PyTorch version of Stable Baselines, reliable implementations of reinforcement learning algorithms.
https://stable-baselines3.readthedocs.io
MIT License
8.38k stars 1.61k forks source link

[Bug]: Potential Bug in PPO? Clarification requested #1894

Closed azrael417 closed 2 months ago

azrael417 commented 2 months ago

🐛 Bug

Hello all,

I am sorry in case this is a false alarm, but should the th.min in

https://github.com/DLR-RM/stable-baselines3/blob/5623d98f9d6bcfd2ab450e850c3f7b090aef5642/stable_baselines3/ppo/ppo.py#L231

not be a th.minimum ? th.min behaves differently from th.minimum. I was reimplementing your implementation of the PPO algo in libtorch and the compiler barfed at that point and I think the compiler is right.

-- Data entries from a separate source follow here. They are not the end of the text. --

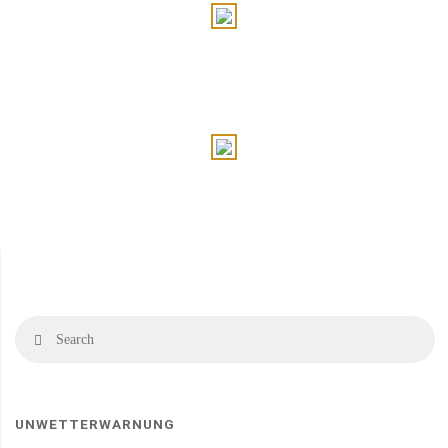
Se
Search
fo
UNWETTERWARNUNG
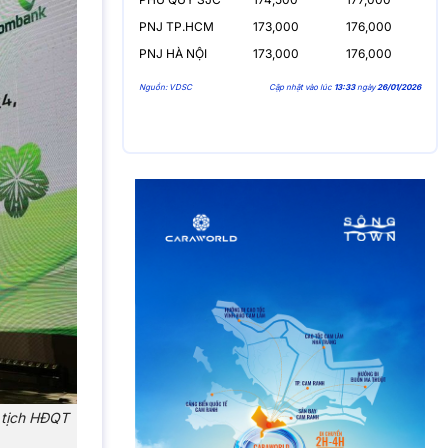
PNJ TP.HCM
173,000
176,000
PNJ HÀ NỘI
173,000
176,000
Nguồn: VDSC
Cập nhật vào lúc
13:33
ngày
26/01/2026
 tịch HĐQT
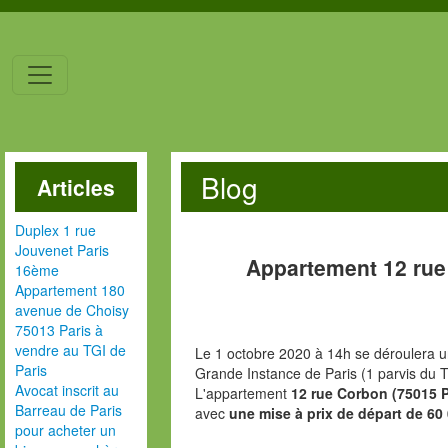
Blog
Articles
Duplex 1 rue
Jouvenet Paris
Appartement 12 rue
16ème
Appartement 180
avenue de Choisy
75013 Paris à
vendre au TGI de
Le 1 octobre 2020 à 14h se déroulera u
Paris
Grande Instance de Paris (1 parvis du T
Avocat inscrit au
L'appartement
12 rue Corbon (75015 P
Barreau de Paris
avec
une mise à prix de départ de 60
pour acheter un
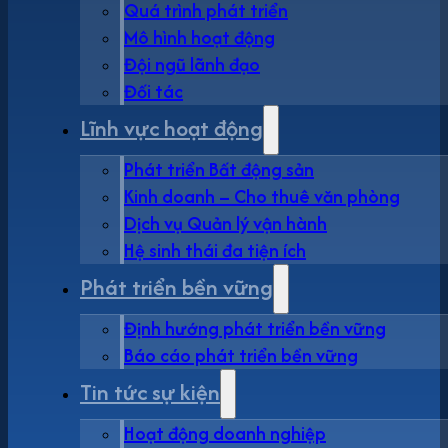
Quá trình phát triển
Mô hình hoạt động
Đội ngũ lãnh đạo
Đối tác
Lĩnh vực hoạt động
Phát triển Bất động sản
Kinh doanh – Cho thuê văn phòng
Dịch vụ Quản lý vận hành
Hệ sinh thái đa tiện ích
Phát triển bền vững
Định hướng phát triển bền vững
Báo cáo phát triển bền vững
Tin tức sự kiện
Hoạt động doanh nghiệp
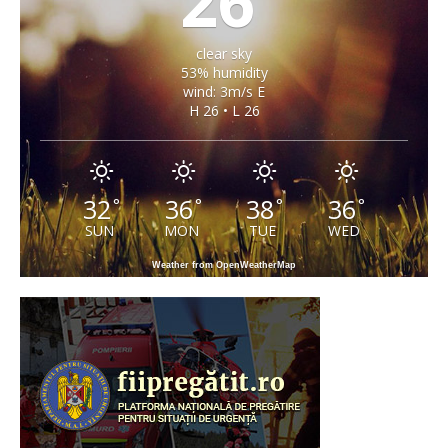
26
clear sky
53% humidity
wind: 3m/s E
H 26 • L 26
32
36
38
36
°
°
°
°
SUN
MON
TUE
WED
Weather from OpenWeatherMap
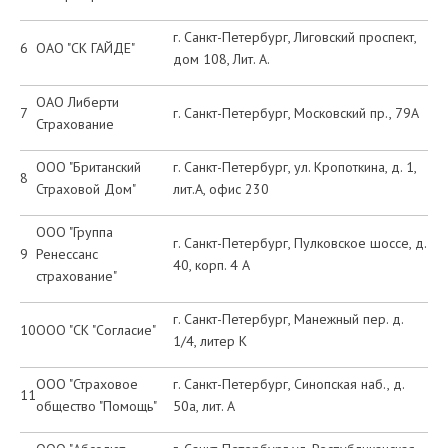
г. Санкт-Петербург, Лиговский проспект,
6
ОАО "СК ГАЙДЕ"
дом 108, Лит. А.
ОАО Либерти
7
г. Санкт-Петербург, Московский пр., 79А
Страхование
ООО "Британский
г. Санкт-Петербург, ул. Кропоткина, д. 1,
8
Страховой Дом"
лит.А, офис 230
ООО "Группа
г. Санкт-Петербург, Пулковское шоссе, д.
9
Ренессанс
40, корп. 4 А
страхование"
г. Санкт-Петербург, Манежный пер. д.
10
ООО "СК "Согласие"
1/4, литер К
ООО "Страховое
г. Санкт-Петербург, Синопская наб., д.
11
общество "Помощь"
50а, лит. А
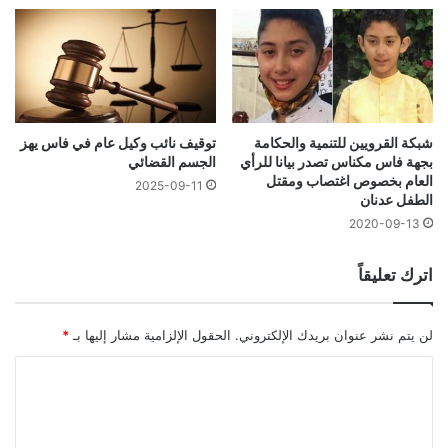
شبكة القرويين للتنمية والحكامة
توقيف نائب وكيل عام في فاس يهز
بجهة فاس مكناس تصدر بيانا للرأي
الجسم القضائي
العام بخصوص اغتصاب ومقتل
2025-09-11
الطفل عدنان
2020-09-13
اترك تعليقاً
لن يتم نشر عنوان بريدك الإلكتروني.
الحقول الإلزامية مشار إليها بـ
*
ا
ل
ت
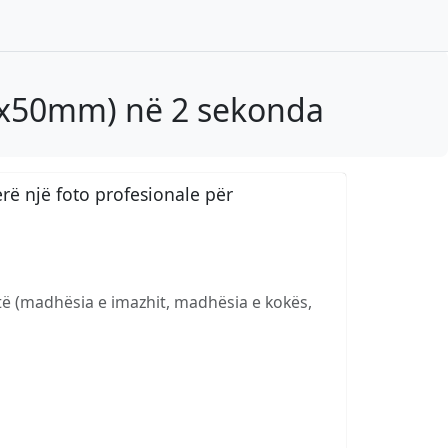
50x50mm) në 2 sekonda
ë një foto profesionale për
të (madhësia e imazhit, madhësia e kokës,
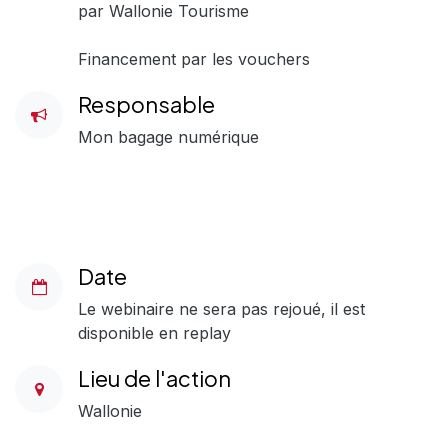
par Wallonie Tourisme
Financement par les vouchers
Responsable
Mon bagage numérique
Date
Le webinaire ne sera pas rejoué, il est
disponible en replay
Lieu de l'action
Wallonie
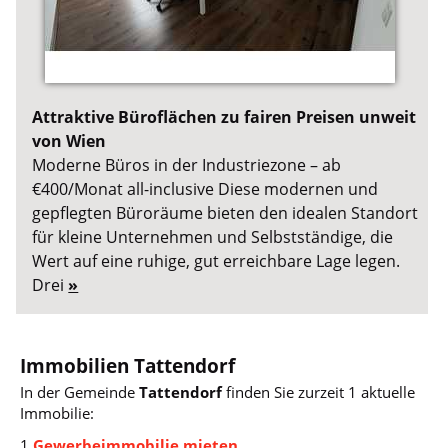
Attraktive Büroflächen zu fairen Preisen unweit
von Wien
Moderne Büros in der Industriezone – ab
€400/Monat all-inclusive Diese modernen und
gepflegten Büroräume bieten den idealen Standort
für kleine Unternehmen und Selbstständige, die
Wert auf eine ruhige, gut erreichbare Lage legen.
Drei
»
Immobilien Tattendorf
In der Gemeinde
Tattendorf
finden Sie zurzeit 1 aktuelle
Immobilie:
1
Gewerbeimmobilie mieten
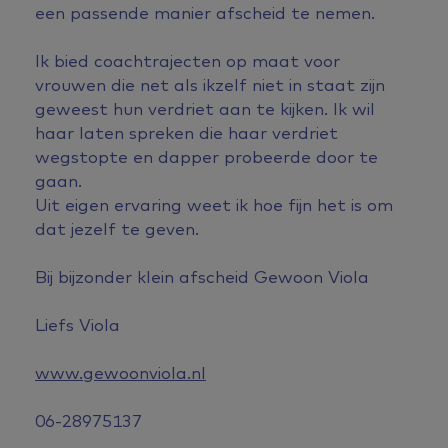
een passende manier afscheid te nemen.
Ik bied coachtrajecten op maat voor
vrouwen die net als ikzelf niet in staat zijn
geweest hun verdriet aan te kijken. Ik wil
haar laten spreken die haar verdriet
wegstopte en dapper probeerde door te
gaan.
Uit eigen ervaring weet ik hoe fijn het is om
dat jezelf te geven.
Bij bijzonder klein afscheid Gewoon Viola
Liefs Viola
www.gewoonviola.nl
06-28975137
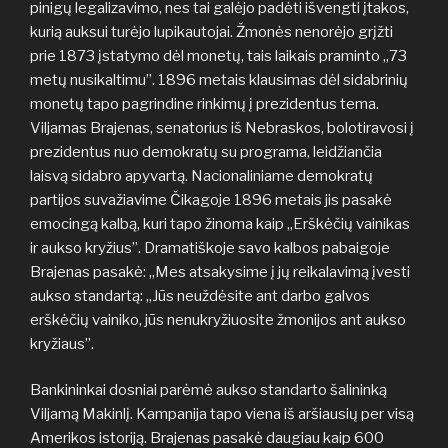
pinigų legalizavimo, nes tai galėjo padėti išvengti įtakos,
kurią auksui turėjo lupikautojai. Žmonės nenorėjo grįžti
prie 1873 įstatymo dėl monetų, tais laikais praminto „73
metų nusikaltimu”. 1896 metais klausimas dėl sidabrinių
monetų tapo pagrindine rinkimų į prezidentus tema.
Viljamas Brajenas, senatorius iš Nebraskos, bolotiravosi į
prezidentus nuo demokratų su programa, leidžiančia
laisvą sidabro apyvartą. Nacionaliniame demokratų
partijos suvažiavime Čikagoje 1896 metais jis pasakė
emocingą kalbą, kuri tapo žinoma kaip „Erškėčių vainikas
ir aukso kryžius”. Dramatiškoje savo kalbos pabaigoje
Brajenas pasakė: „Mes atsakysime į jų reikalavimą įvesti
aukso standartą: „Jūs neuždėsite ant darbo galvos
erškėčių vainiko, jūs nenukryžiuosite žmonijos ant aukso
kryžiaus”.
Bankininkai dosniai parėmė aukso standarto šalininką
Viljamą Makinlį. Kampanija tapo viena iš aršiausių per visą
Amerikos istoriją. Brajenas pasakė daugiau kaip 600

Let me know what you think

Best regards Thorsten

To Reproduce

from stable_baselines3 import ...

Relevant log output / Error message

No response

System Info

No response

Checklist

araffin commented 2 months ago

th.min behaves differently from th.minimum.

are you sure?

import torch as th

a = th.ones(2, 4)
b = th.zeros(2, 4)
b[0, 2] = 3

assert th.allclose(th.min(a, b), th.minimum(a,b))

EDIT: if you look at the documentation (https://pytorch.org/docs/stable/generated/torch.min.html), torch.min(input, other, *, out=None) redirects to torch.minimum(). So I think they are actually the same.

azrael417 commented 2 months ago

You are right, in the case where you give it two tensors it seems to be the same. That is good to know. You can close this bug.